BSI: Perbankan Syariah yang Sering Tumbang
Sementara itu, di sektor keuangan, masyarakat Aceh juga menghadapi persoalan pelik. Sejak diberlakukannya Qanun Lembaga Keuangan Syariah (LKS) pada 2021, hampir seluruh bank konvensional hengkang dari Aceh. Bank Syariah Indonesia (BSI) pun menjadi pemain dominan.
Namun, dominasi ini tak diimbangi dengan kualitas layanan. Hampir setiap pekan, nasabah di Aceh menghadapi gangguan jaringan: transaksi gagal, ATM mati, mobile banking error.
“Uang saya ada, tapi tidak bisa ditarik. Kadang tiga hari baru normal. Bagaimana kalau ada kebutuhan mendesak?” ungkap Nuraini, seorang ibu rumah tangga di Banda Aceh.
Ketergantungan penuh pada BSI membuat masyarakat Aceh tidak punya banyak pilihan. Ketika sistem BSI terganggu, otomatis hampir seluruh transaksi keuangan di Aceh lumpuh.
Pusat Dinilai Abai
Berulangnya persoalan listrik, BBM, dan layanan bank syariah menimbulkan pertanyaan besar: di mana perhatian pemerintah pusat?
“Ini bukan masalah baru. Sudah lama Aceh menjerit soal listrik, energi, dan pelayanan publik. Tapi sampai sekarang tidak ada solusi konkret,” kata pemerhati kebijakan publik Aceh Isa Alima.

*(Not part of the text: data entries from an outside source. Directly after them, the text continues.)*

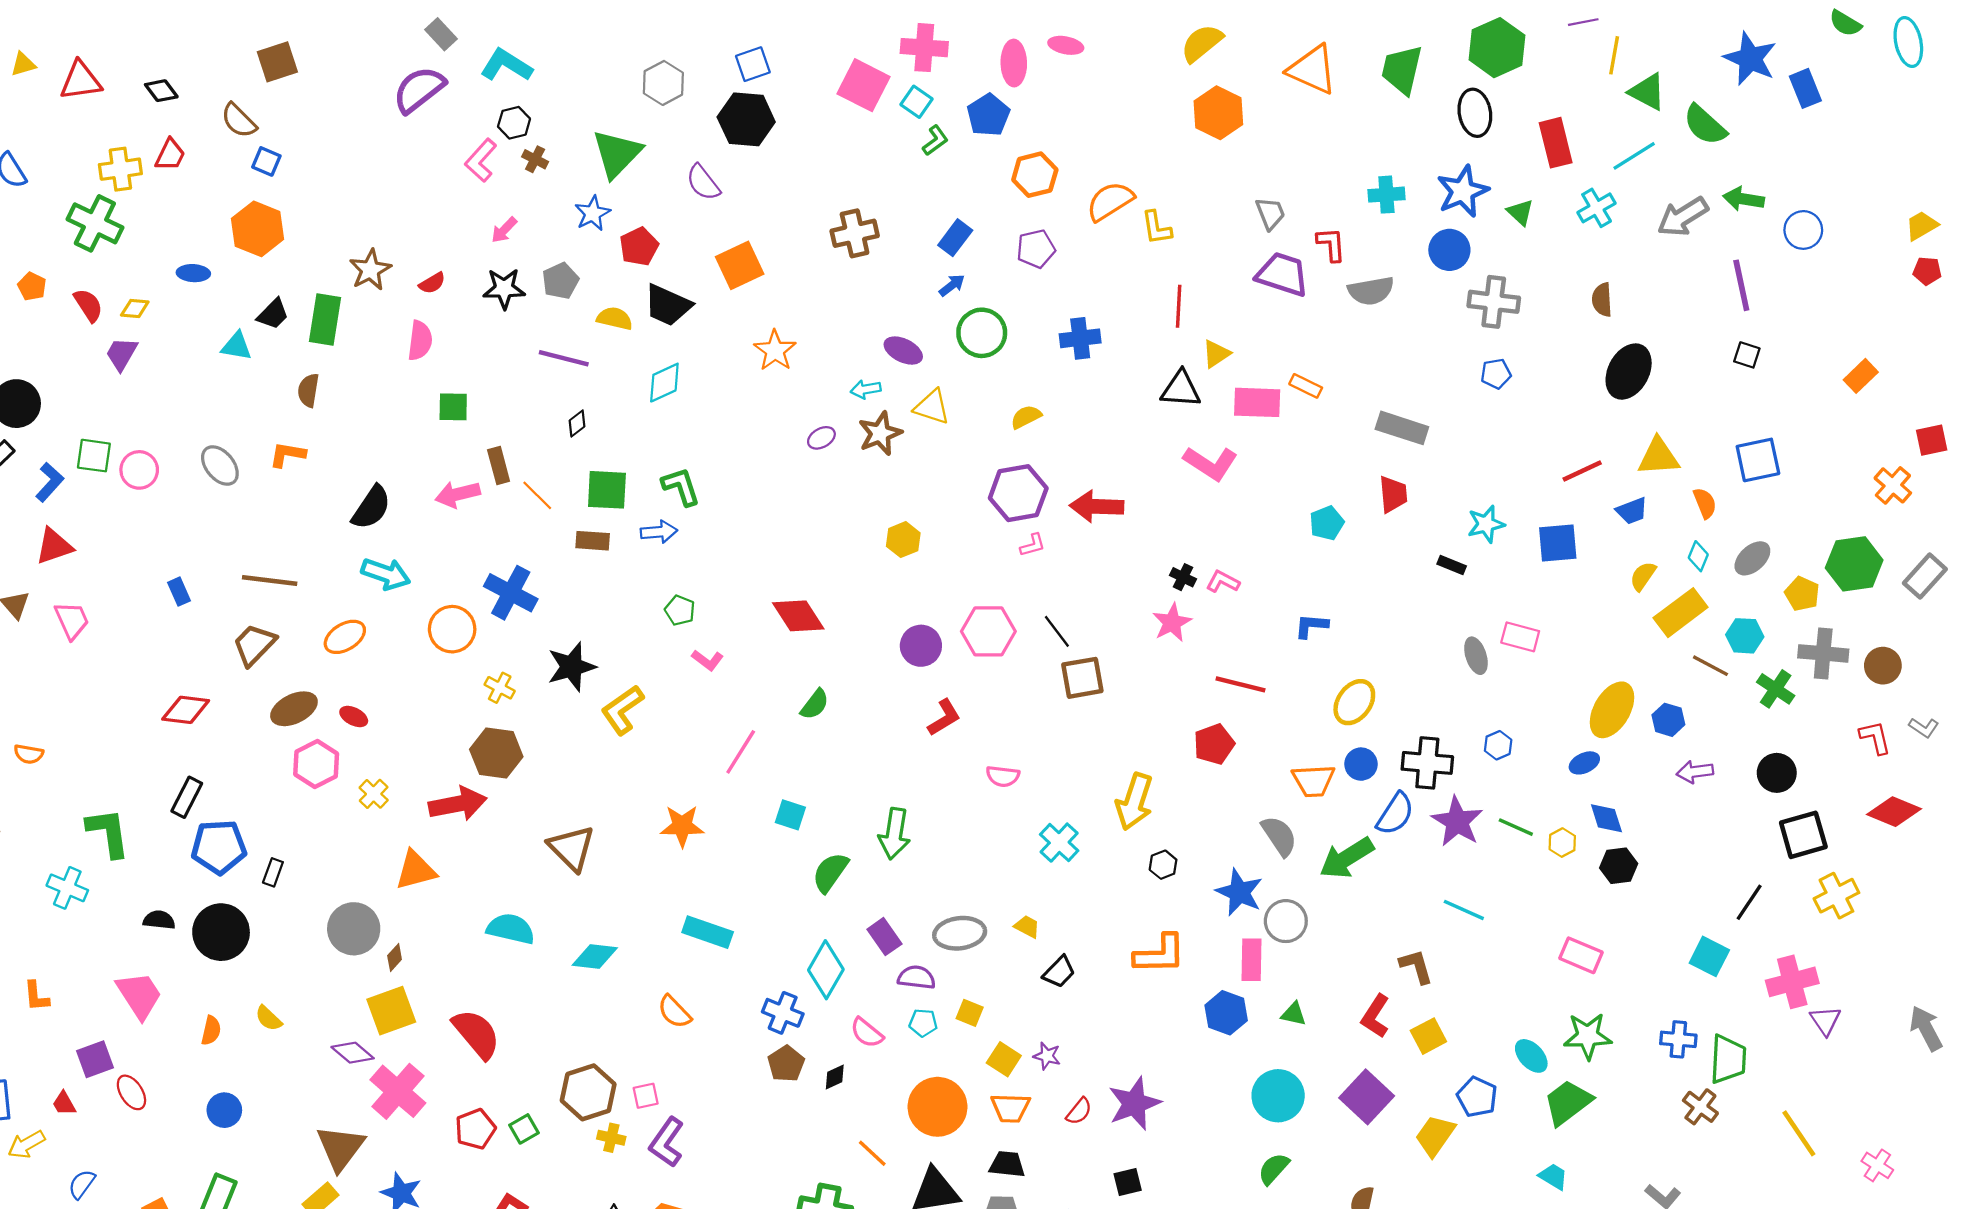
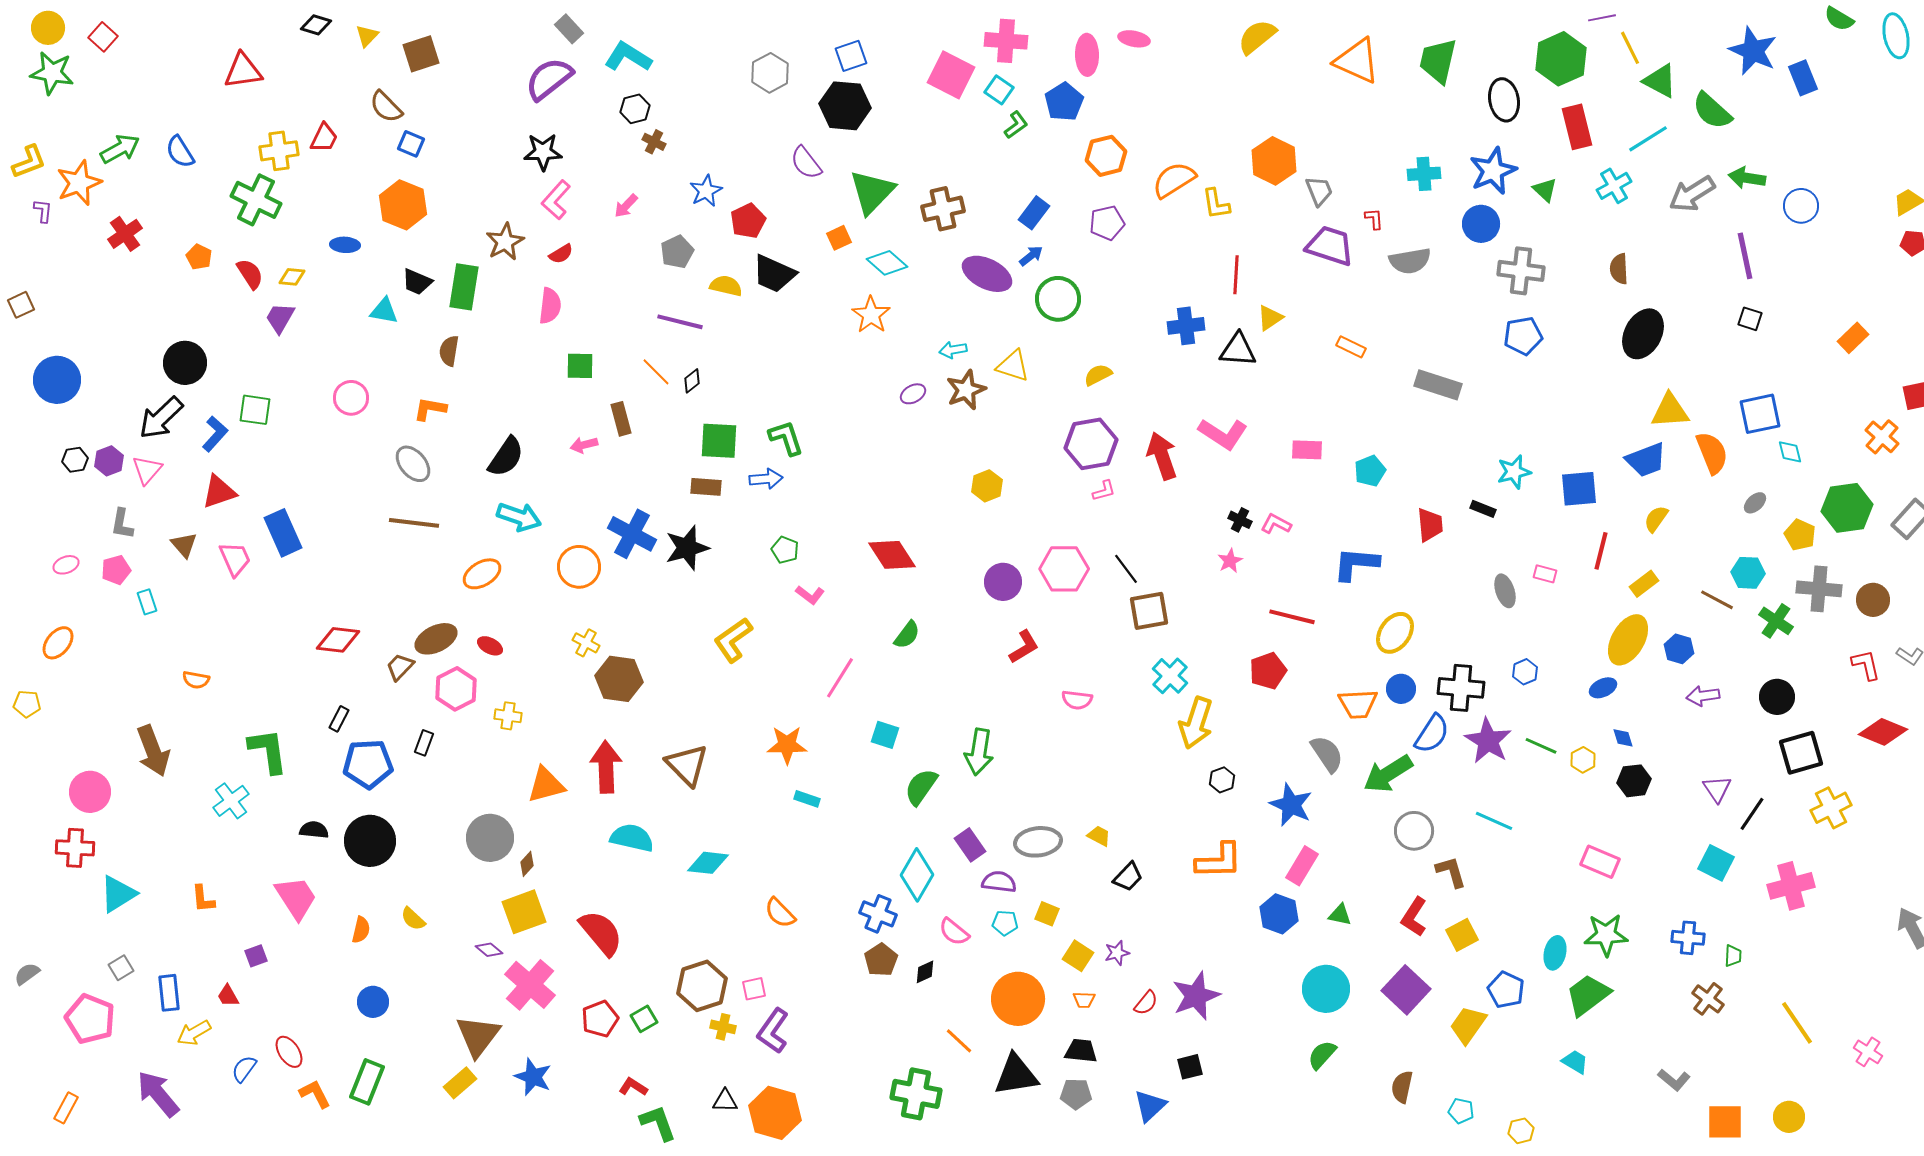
green hexagon: (1497, 48) -> (1561, 59), moved
yellow line: (1614, 55) -> (1630, 48), turned -36
yellow triangle: (23, 64) -> (367, 36), moved, turned -30
black diamond: (161, 91) -> (316, 25), moved, turned -36
orange hexagon: (1218, 113) -> (1274, 161), moved
green triangle: (617, 154) -> (872, 192), moved
pink L-shape: (481, 160) -> (556, 200), moved
red L-shape: (1331, 244) -> (1374, 219), size x0.7
orange square: (740, 265) -> (839, 238), size x0.6
black star: (504, 289) -> (543, 152), moved
black trapezoid: (273, 314) -> (417, 282), turned 68
blue cross: (1080, 338) -> (1186, 326), moved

Dengan berbagai kondisi miris ini memperkuat kesan bahwa Aceh hanyalah “anak tiri” dalam pembangunan nasional Indonesia
Meski Aceh memberi kontribusi besar lewat sumber daya alamnya, yang kembali ke daerah justru hanya janji-janji tanpa realisasi.
Dampak Ekonomi dan Sosial
Jika dibiarkan, persoalan ini bukan hanya menurunkan kualitas hidup masyarakat, tetapi juga berbahaya bagi iklim investasi di Aceh.
Investor tentu berpikir dua kali masuk ke daerah yang listriknya tak stabil, BBM langka, dan layanan perbankan sering error.
Di sisi lain, masyarakat kecil menjadi korban paling nyata. UMKM kehilangan pelanggan, nelayan tak bisa melaut karena sulit mendapat solar, sementara warga kesulitan memenuhi kebutuhan sehari-hari akibat naiknya biaya transportasi.
Masyarakat Aceh kini menunggu sikap nyata pemerintah pusat. Apakah tetap membiarkan persoalan ini berlarut-larut, atau turun tangan langsung dengan langkah konkret?
“Kalau Aceh terus diperlakukan seperti ini, wajar saja muncul rasa kecewa dan ketidakpercayaan terhadap pemerintah pusat,” kata seorang tokoh masyarakat di Banda Aceh.
Aceh butuh keadilan, bukan janji. Butuh perhatian nyata, bukan sekadar kunjungan pejabat yang hanya datang saat ada bencana atau seremoni.
Deretan persoalan yang menimpa Aceh hari ini—listrik, BBM, perbankan—bukan sekadar masalah teknis. Ini adalah cermin dari lemahnya perhatian negara terhadap daerah yang telah banyak berkorban dan berkontribusi bagi republik.
Jika pemerintah pusat terus abai, label “Aceh anak tiri Republik” bukan lagi sekadar sindiran, tetapi kenyataan pahit yang dirasakan sehari-hari oleh masyarakat Tanah Rencong.